§ Records for processing:
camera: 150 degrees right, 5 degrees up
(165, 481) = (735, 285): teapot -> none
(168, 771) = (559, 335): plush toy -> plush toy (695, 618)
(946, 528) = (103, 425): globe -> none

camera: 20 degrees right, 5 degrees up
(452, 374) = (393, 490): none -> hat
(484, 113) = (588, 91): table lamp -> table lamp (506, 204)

* * *

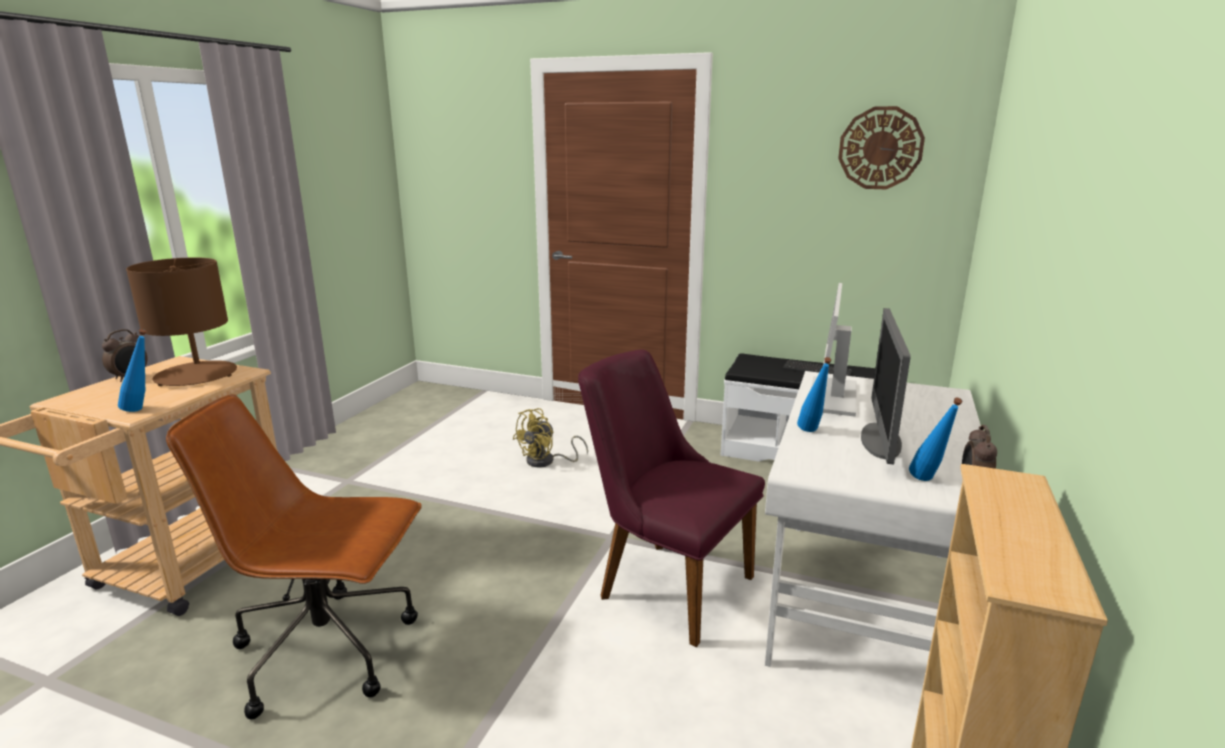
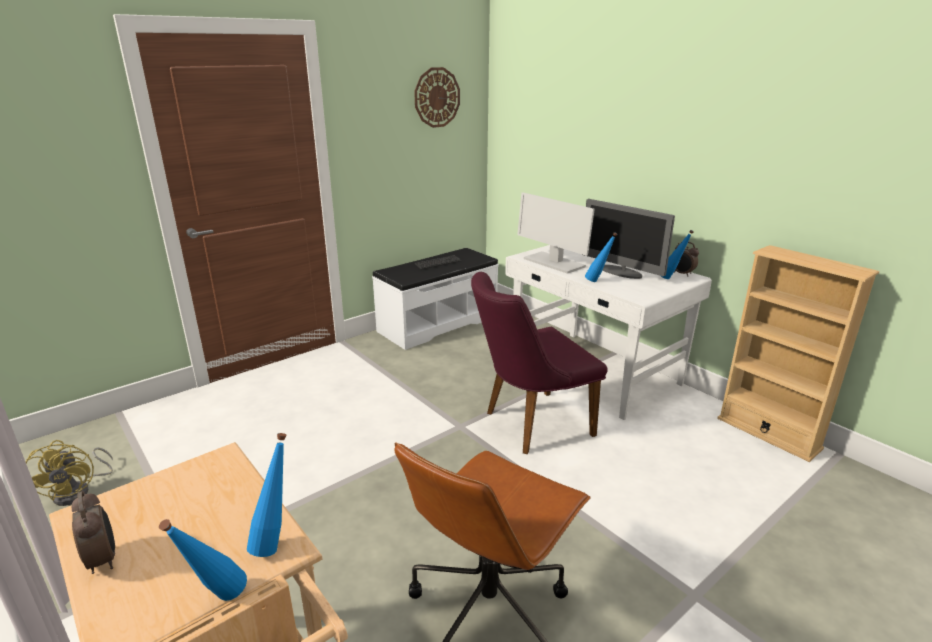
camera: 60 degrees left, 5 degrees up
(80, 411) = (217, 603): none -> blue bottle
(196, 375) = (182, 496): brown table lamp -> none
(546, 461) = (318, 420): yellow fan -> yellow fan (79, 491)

§ What you need to do: Among the entries above, how many lines hold the string "none"? Give the number by itself.

§ Exercise solution: 5